The World Health Organisation (WHO) Consultation on Child Abuse Prevention in 1999 also states of violence against children that “child abuse or maltreatment constitutes all forms of physical and/or emotional ill-treatment, s*xual abuse, neglect or negligent treatment or commercial or other exploitation, resulting in actual or potential harm to the child’s health, survival, development or dignity in the context of a relationship of responsibility, trust or power.”
Violence is categorised as exploitation: trafficking, s*x tourism, slavery, pornography; physical and psychological violence: bullying, abduction, kidnapping, physical abuse and punishment, torture and cruel, inhuman and degrading treatment; neglect: abandonment, dangerous, harmful or hazardous work; deprivation and state neglect, according to the UNICEF and the UN. Parents across the globe see their children as gifts that should be handled with care. 

The parents try their best to give their children all that is required to face adulthood. But in some instances, the guardians of these children turn into monsters, devouring their otherwise innocent wards. Fathers are arraigned in courts for sexually molesting their children, while blaming the acts on the devil. Others sell their children for ridiculously low prices, as if sales of humans, let alone that of children, at ridiculously low prices illegal. 

Case in point: Markurdi, where parents sell children for a paltry N4, 000.00. Twenty-something-year-old teachers r*pe seven-year-olds in schools, while some of them turn around to say “she seduced me.” How does a seven-year-old seduce an adult? What does such child even know as seduction? Still in Benue State, a “wiser” single mother decided to sell off her eight-month old baby for N200, 000.00 at the alleged persuasion of a neighbour. The neighbour allegedly persuaded a 19-year-old Aladi Abbah to sell off her baby to better her lot. 
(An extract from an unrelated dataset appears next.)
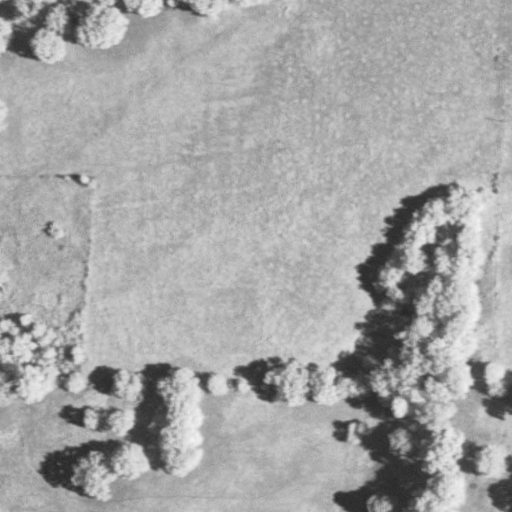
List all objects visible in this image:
road: (429, 455)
It was reported that the baby, which was taken to Kano to be auctioned off, was re-sold to another buyer, a female pastor, who resided in Kano. In March this year, the police arraigned a 25-year-old man before an Igbosere Magistrate’s Court, Lagos, for allegedly raping a nine-year-old girl. Another 11-year-old was not only raped earlier in the year, but she was infected with HIV by her four assailants. 
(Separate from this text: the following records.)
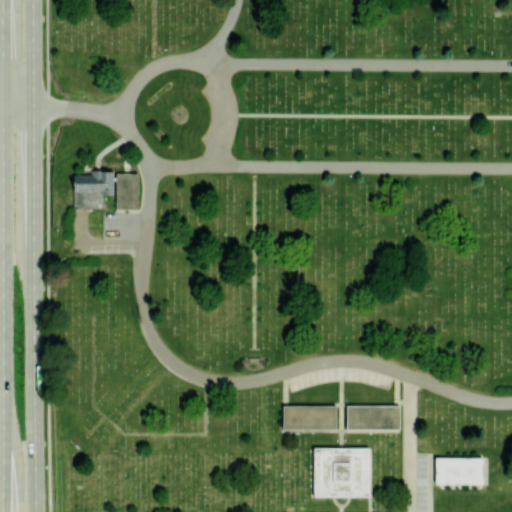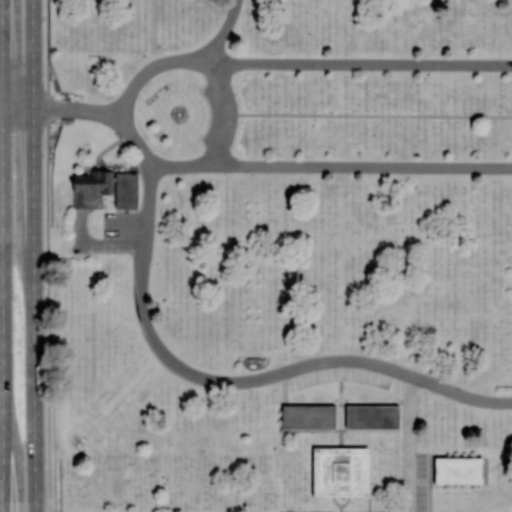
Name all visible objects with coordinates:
road: (154, 32)
road: (222, 32)
road: (1, 41)
road: (359, 62)
road: (151, 66)
road: (1, 83)
road: (17, 95)
road: (77, 109)
road: (228, 112)
road: (370, 113)
parking lot: (216, 115)
road: (133, 140)
road: (180, 164)
road: (361, 165)
building: (91, 187)
building: (89, 189)
building: (126, 189)
building: (125, 190)
road: (147, 204)
parking lot: (123, 223)
road: (95, 245)
road: (32, 256)
road: (47, 256)
road: (253, 256)
park: (282, 256)
road: (2, 297)
park: (54, 348)
road: (92, 366)
parking lot: (339, 372)
road: (228, 380)
road: (341, 380)
road: (397, 385)
road: (460, 392)
road: (403, 400)
road: (296, 403)
road: (370, 403)
building: (308, 416)
building: (309, 416)
road: (340, 416)
building: (371, 416)
building: (372, 416)
road: (94, 425)
road: (341, 429)
road: (177, 432)
road: (340, 437)
road: (409, 443)
building: (460, 469)
building: (341, 470)
building: (457, 470)
building: (338, 471)
parking lot: (420, 480)
road: (334, 500)
road: (342, 503)
road: (311, 512)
A commercial motorcyclist and tenant in the house where the victim resided with her father and stepmother reportedly led the gang that allegedly raped the young girl. In the course of interrogation by the Special Lagos State Task Force, the suspect named his accomplices as his own brother-in-law, cousin of the raped girl and another man simply referred to as Yellow. Violence against children, experts say is the bane of national development. They add that violence is targeted at children at home, schools and the society.
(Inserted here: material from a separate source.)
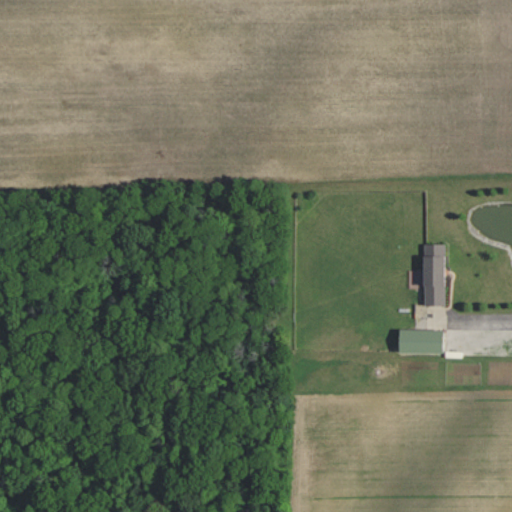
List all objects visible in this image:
building: (435, 275)
road: (487, 320)
building: (421, 341)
 Children experience worse of violence, they said, through child labour and abuse. According to the UNICEF’s 2011 estimates, around 150 million children aged between five and 14 in developing countries, about 16 per cent of all children in this age group, are involved in child labour, while the International Labour Organisation (ILO) estimated that throughout the world, around 215 million children under the age of 18 are engaged in full-time work. 

ILO 2010’s Facts on Child Labour suggested that more boys are involved in child labour, while the UNICEF 2011 State of the World’s Children estimates that roughly 90 per cent of children involved in domestic labour are girls. The UNICEF expresses concern that the prevalence of child labour in Sub Saharan Africa is on the increase with regard to children between the ages of five and 14. 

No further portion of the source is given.